ACTION ITEM A: Duplicate the listing from the line containing "Is it true that" through the end of the listing, leaving out the pictures.

___ SELECTED EXCERPT

1 1200 72dpi east wall pics and draw 3 _DSC60733 1200 72 dpi stripes and mosque 5 _DSC6075

4 1200 72dpi west wall pics and draw 1 _DSC6094

So what did I learn with Nasreen and without her in these last few months in the studio with my drawing practice? What about the photographs? What did I learn from hanging and rehanging the work?

  • I learned that I love to draw space in this abstract manner
  • I learned something about my need for scale – these drawings have a physical presence and relationship to my body and to the viewer’s body, they are quite a big bigger than most of Nasreen’s drawings
  • this drawing practice is hard and rigorous work, requiring concentration and presence – meditation and North Indian classical music helped focus my attention
  • I need a lot of time to accomplish them
  • I want to keep making them, I have many more photographs from India that I want to work from
  • I like to use color and pigment in an elemental way that has some similarity to Nasreen, but she really went to pure black, white and greys in pen and graphite – I am using some brilliant pigment as well as muted washes
  • I really love the opacity of the gouache, the transparency and translucence of the India inks and the presence and power of the graphite
  • I should try printing the photos the same size as the drawings
  • I should keep going with the photographic practice and perhaps if I had a much bigger space to hang all the work there might be another way of showing the photographs
  • I benefit from the help of Cydney Payton who is a great curator – she helps me “see” my work differently
  • I was told by Dr. Dana Wiggins Logan that I am a “orientalist” – I agree but I need to think about this more
  • showing my work in the studio is a nice intimate way to look at the work with people

If you would like to see the work in the studio let me know. In mid August I am going to “put this work away” for a few months while I start to prepare for my next project with Portuguese artist Helena Almeida as my guide.

______
___ THE DATA

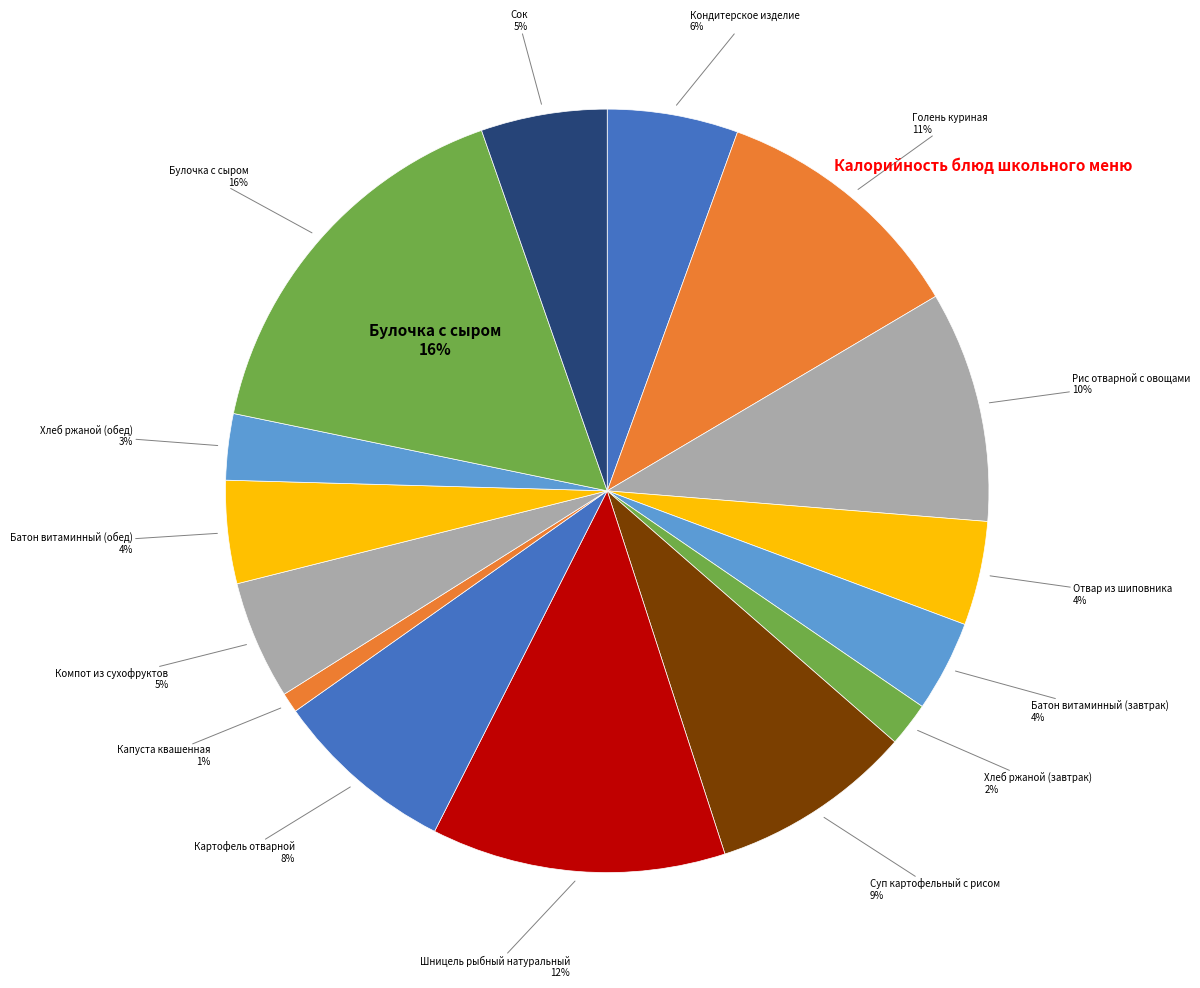

Rank the categories by value from lowest to highest.

Капуста квашенная, Хлеб ржаной (завтрак), Хлеб ржаной (обед), Батон витаминный (завтрак), Батон витаминный (обед), Отвар из шиповника, Компот из сухофруктов, Сок, Кондитерское изделие, Картофель отварной, Суп картофельный с рисом, Рис отварной с овощами, Голень куриная, Шницель рыбный натуральный, Булочка с сыром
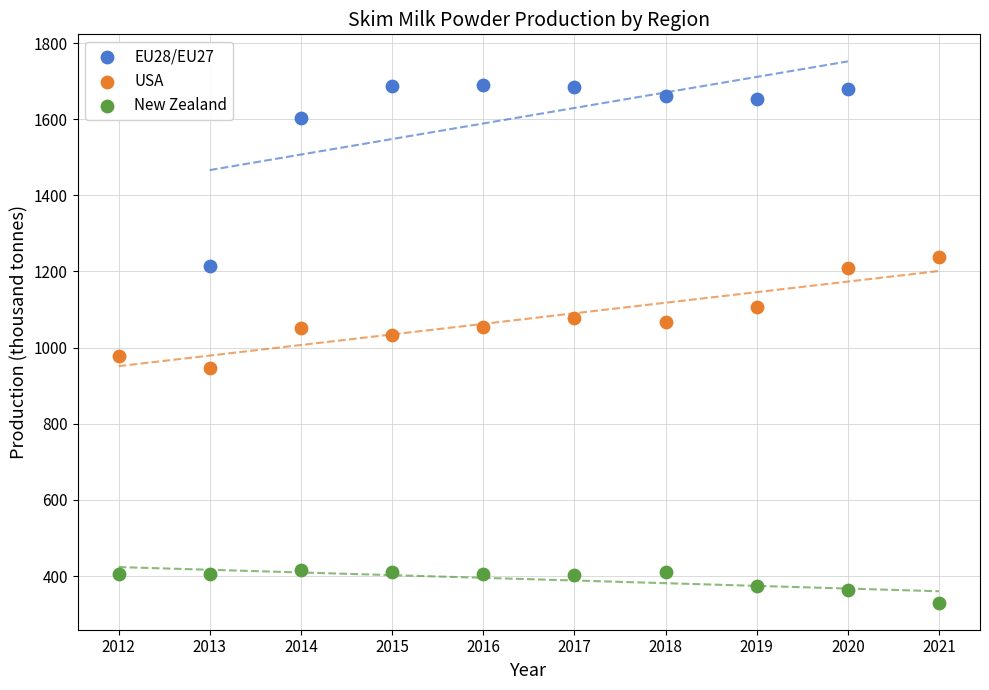

Which series has the largest Y range (max minus min)?

EU28/EU27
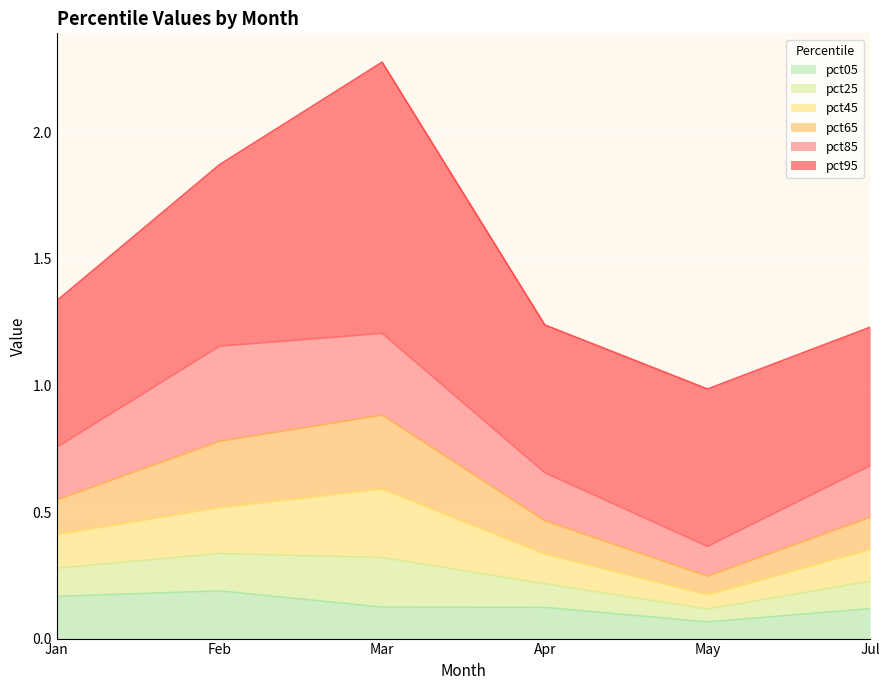

Is the value of pct65 at Jan greater than the value of pct25 at Feb?

Yes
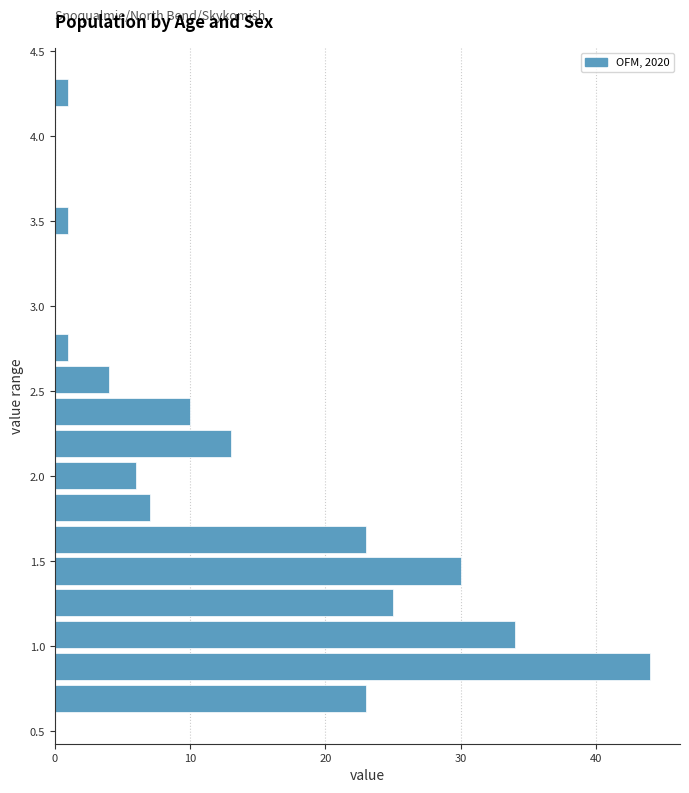

Read against the y-axis, roughly where is the centre of the longest bar?

0.90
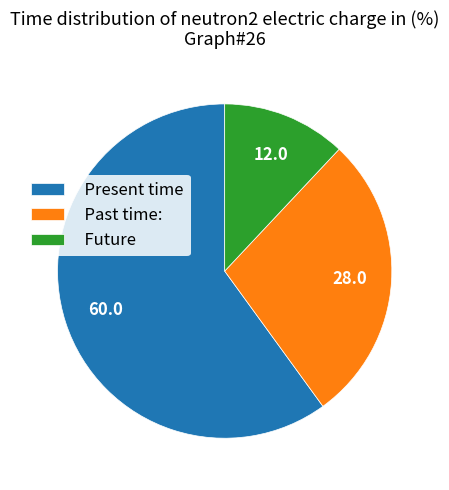

Is it true that Present time is 47% of the pie?

False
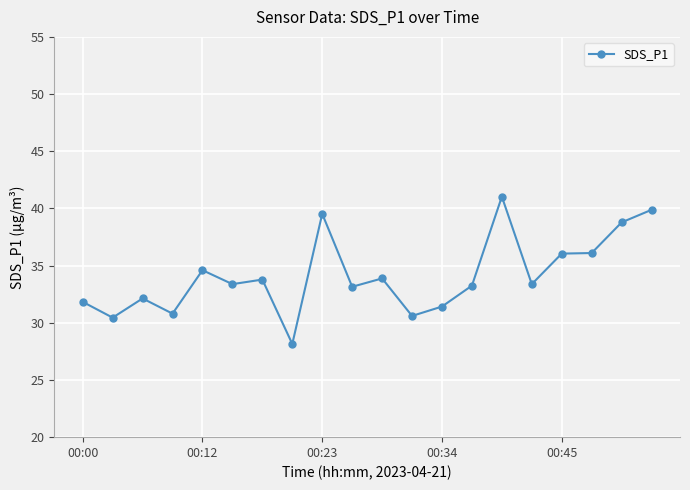

How many lines are shown in the chart?

1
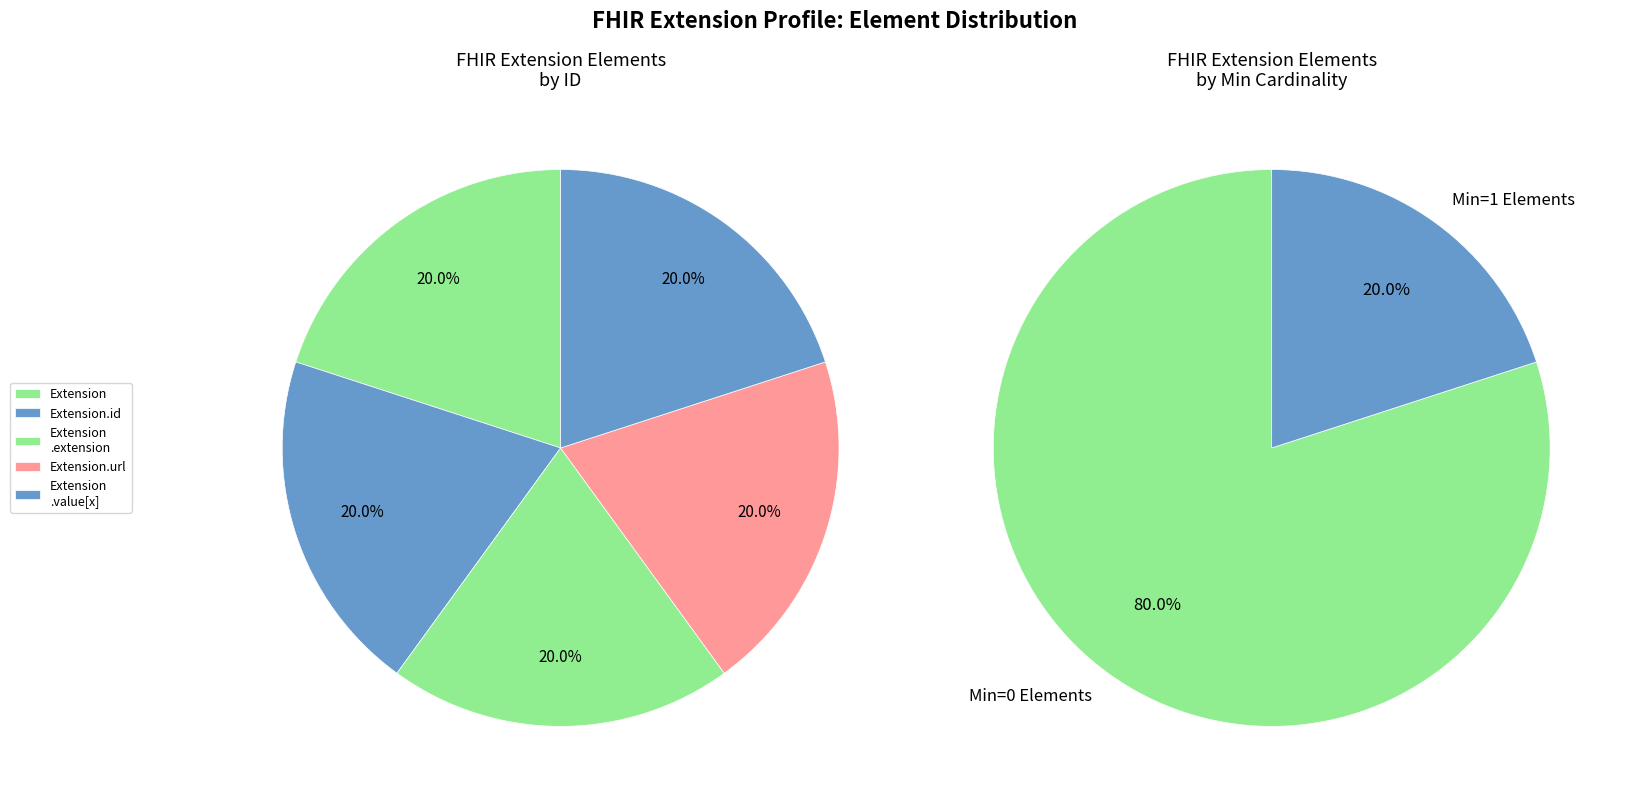

Which has a higher value, Extension or Extension.url?

Extension.url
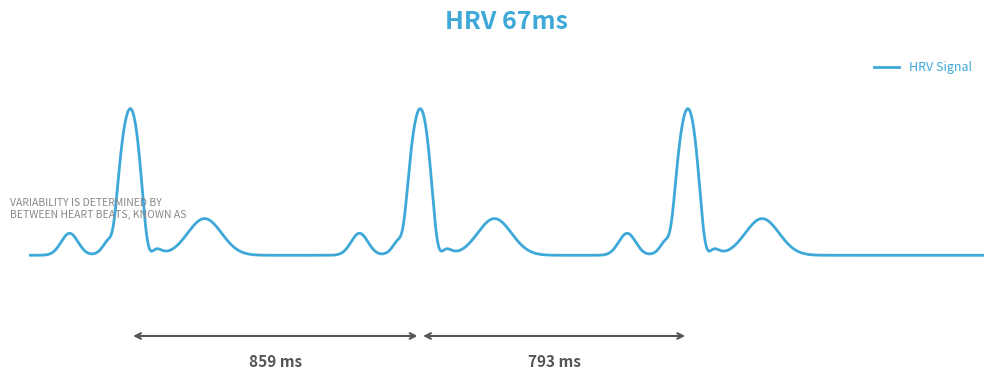

Is this an area chart (filled region under the line)?

No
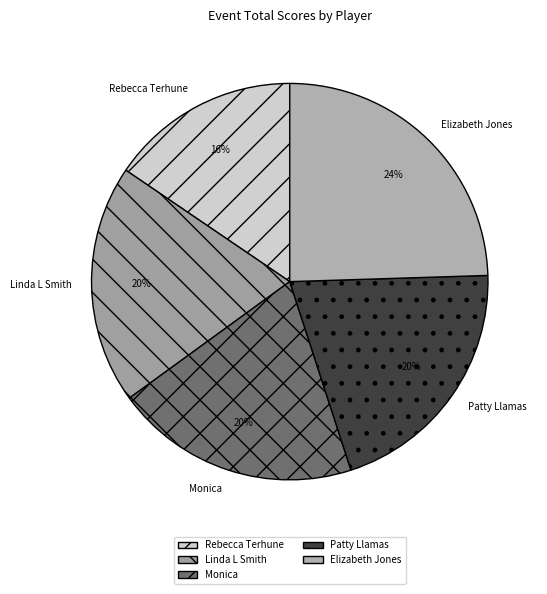

To the nearest percent, what is the average slice percentage?

20%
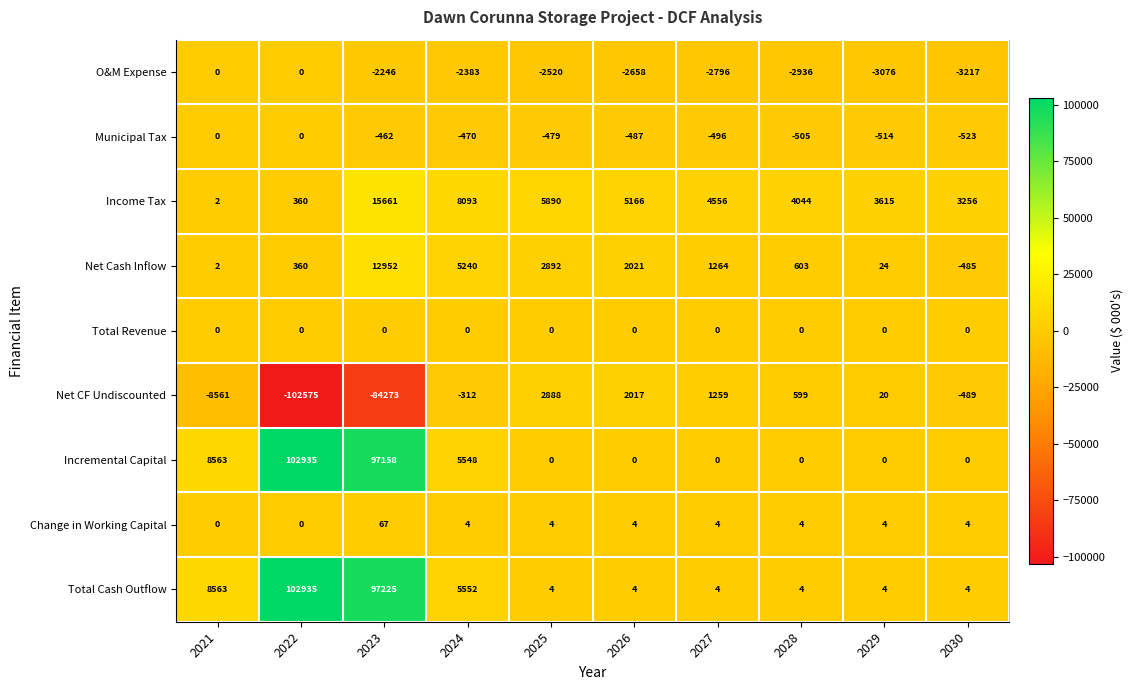

Which series has the widest spread of values?

Net CF Undiscounted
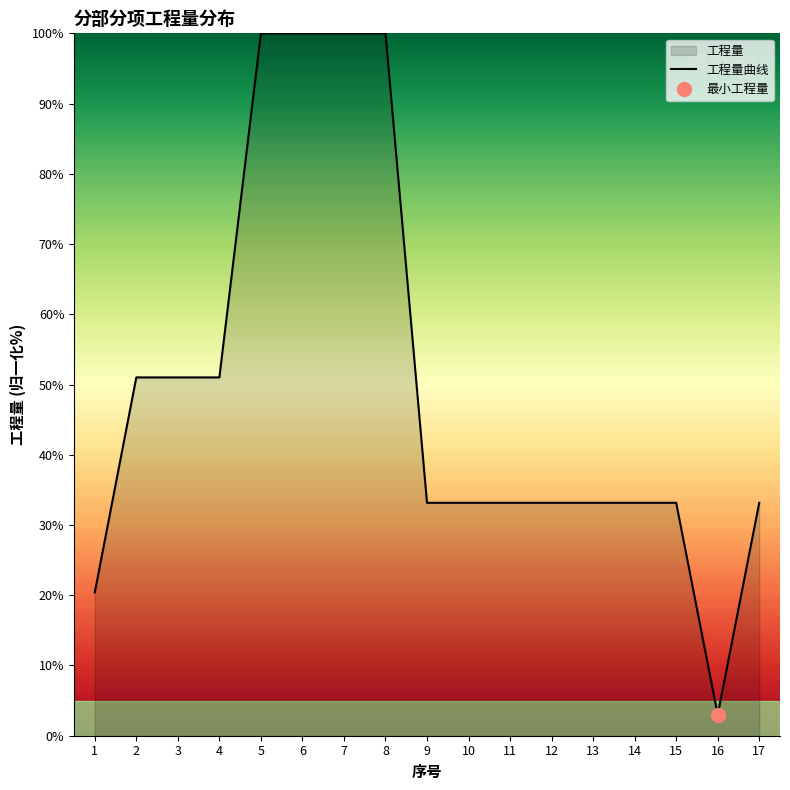

Read the value at 5.

100.0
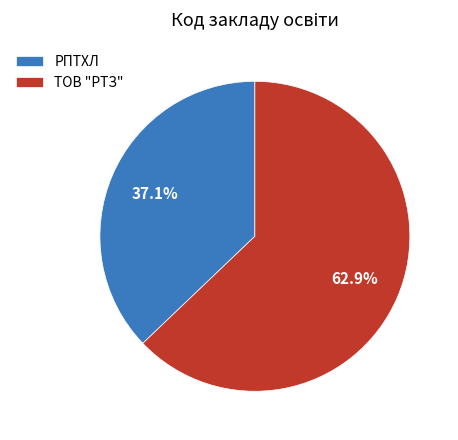

What percentage is NOT represented by РПТХЛ?

62.9%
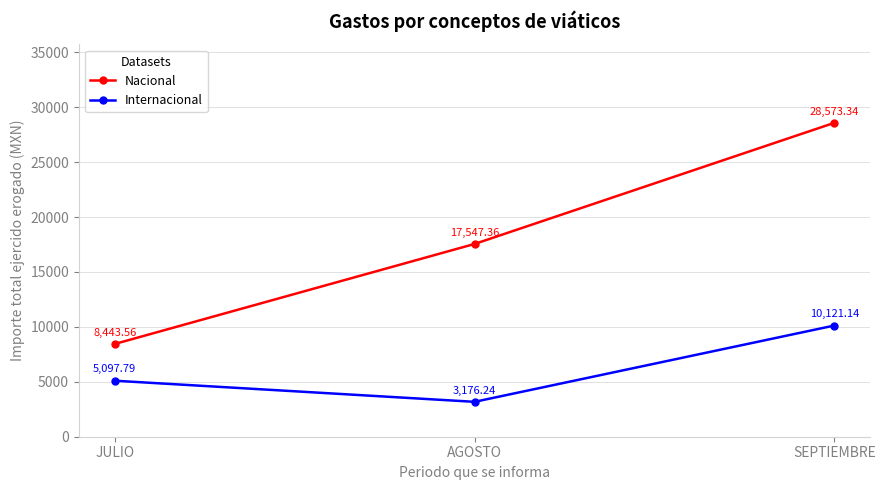

At which label does Nacional reach its minimum?

JULIO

______

ACTION ITEM B: Set down the entire studio drawing reflection word for word.

EXERCISE RESPONSE A:
Is it true that Present time is 47% of the pie?

False

How many lines are shown in the chart?

1

Which has a higher value, Extension or Extension.url?

Extension.url

Is this an area chart (filled region under the line)?

No

To the nearest percent, what is the average slice percentage?

20%

Which series has the widest spread of values?

Net CF Undiscounted

Read the value at 5.

100.0

What percentage is NOT represented by РПТХЛ?

62.9%

At which label does Nacional reach its minimum?

JULIO

EXERCISE RESPONSE B:
1 1200 72dpi east wall pics and draw 3 _DSC60733 1200 72 dpi stripes and mosque 5 _DSC6075

4 1200 72dpi west wall pics and draw 1 _DSC6094

So what did I learn with Nasreen and without her in these last few months in the studio with my drawing practice? What about the photographs? What did I learn from hanging and rehanging the work?

  • I learned that I love to draw space in this abstract manner
  • I learned something about my need for scale – these drawings have a physical presence and relationship to my body and to the viewer’s body, they are quite a big bigger than most of Nasreen’s drawings
  • this drawing practice is hard and rigorous work, requiring concentration and presence – meditation and North Indian classical music helped focus my attention
  • I need a lot of time to accomplish them
  • I want to keep making them, I have many more photographs from India that I want to work from
  • I like to use color and pigment in an elemental way that has some similarity to Nasreen, but she really went to pure black, white and greys in pen and graphite – I am using some brilliant pigment as well as muted washes
  • I really love the opacity of the gouache, the transparency and translucence of the India inks and the presence and power of the graphite
  • I should try printing the photos the same size as the drawings
  • I should keep going with the photographic practice and perhaps if I had a much bigger space to hang all the work there might be another way of showing the photographs
  • I benefit from the help of Cydney Payton who is a great curator – she helps me “see” my work differently
  • I was told by Dr. Dana Wiggins Logan that I am a “orientalist” – I agree but I need to think about this more
  • showing my work in the studio is a nice intimate way to look at the work with people

If you would like to see the work in the studio let me know. In mid August I am going to “put this work away” for a few months while I start to prepare for my next project with Portuguese artist Helena Almeida as my guide.